Input data Start Marker

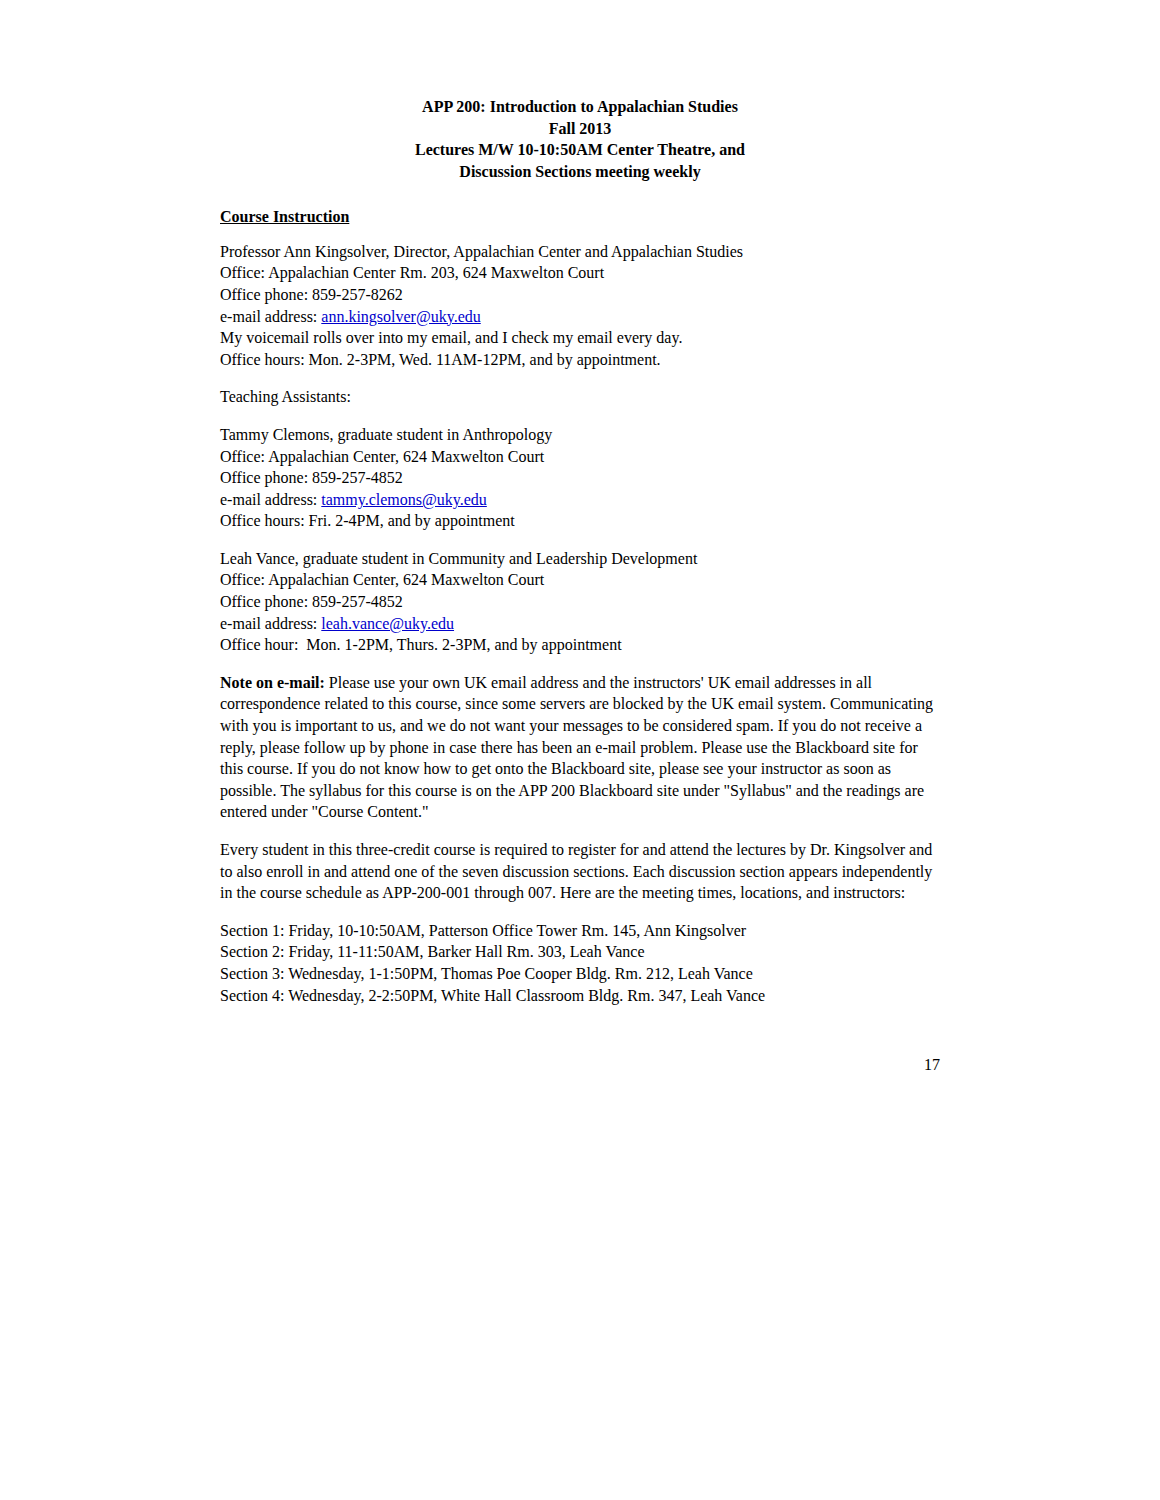APP 200: Introduction to Appalachian Studies
Fall 2013
Lectures M/W 10-10:50AM Center Theatre, and
Discussion Sections meeting weekly
Course Instruction
Professor Ann Kingsolver, Director, Appalachian Center and Appalachian Studies
Office: Appalachian Center Rm. 203, 624 Maxwelton Court
Office phone: 859-257-8262
e-mail address: ann.kingsolver@uky.edu
My voicemail rolls over into my email, and I check my email every day.
Office hours: Mon. 2-3PM, Wed. 11AM-12PM, and by appointment.
Teaching Assistants:
Tammy Clemons, graduate student in Anthropology
Office: Appalachian Center, 624 Maxwelton Court
Office phone: 859-257-4852
e-mail address: tammy.clemons@uky.edu
Office hours: Fri. 2-4PM, and by appointment
Leah Vance, graduate student in Community and Leadership Development
Office: Appalachian Center, 624 Maxwelton Court
Office phone: 859-257-4852
e-mail address: leah.vance@uky.edu
Office hour: Mon. 1-2PM, Thurs. 2-3PM, and by appointment
Note on e-mail: Please use your own UK email address and the instructors' UK email addresses in all correspondence related to this course, since some servers are blocked by the UK email system. Communicating with you is important to us, and we do not want your messages to be considered spam. If you do not receive a reply, please follow up by phone in case there has been an e-mail problem. Please use the Blackboard site for this course. If you do not know how to get onto the Blackboard site, please see your instructor as soon as possible. The syllabus for this course is on the APP 200 Blackboard site under "Syllabus" and the readings are entered under "Course Content."
Every student in this three-credit course is required to register for and attend the lectures by Dr. Kingsolver and to also enroll in and attend one of the seven discussion sections. Each discussion section appears independently in the course schedule as APP-200-001 through 007. Here are the meeting times, locations, and instructors:
Section 1: Friday, 10-10:50AM, Patterson Office Tower Rm. 145, Ann Kingsolver
Section 2: Friday, 11-11:50AM, Barker Hall Rm. 303, Leah Vance
Section 3: Wednesday, 1-1:50PM, Thomas Poe Cooper Bldg. Rm. 212, Leah Vance
Section 4: Wednesday, 2-2:50PM, White Hall Classroom Bldg. Rm. 347, Leah Vance
17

Input data End Marker

**Prompt**
Filter the records above and copy every line that contains the word "Hall".

**Written response**
Section 2: Friday, 11-11:50AM, Barker Hall Rm. 303, Leah Vance
Section 4: Wednesday, 2-2:50PM, White Hall Classroom Bldg. Rm. 347, Leah Vance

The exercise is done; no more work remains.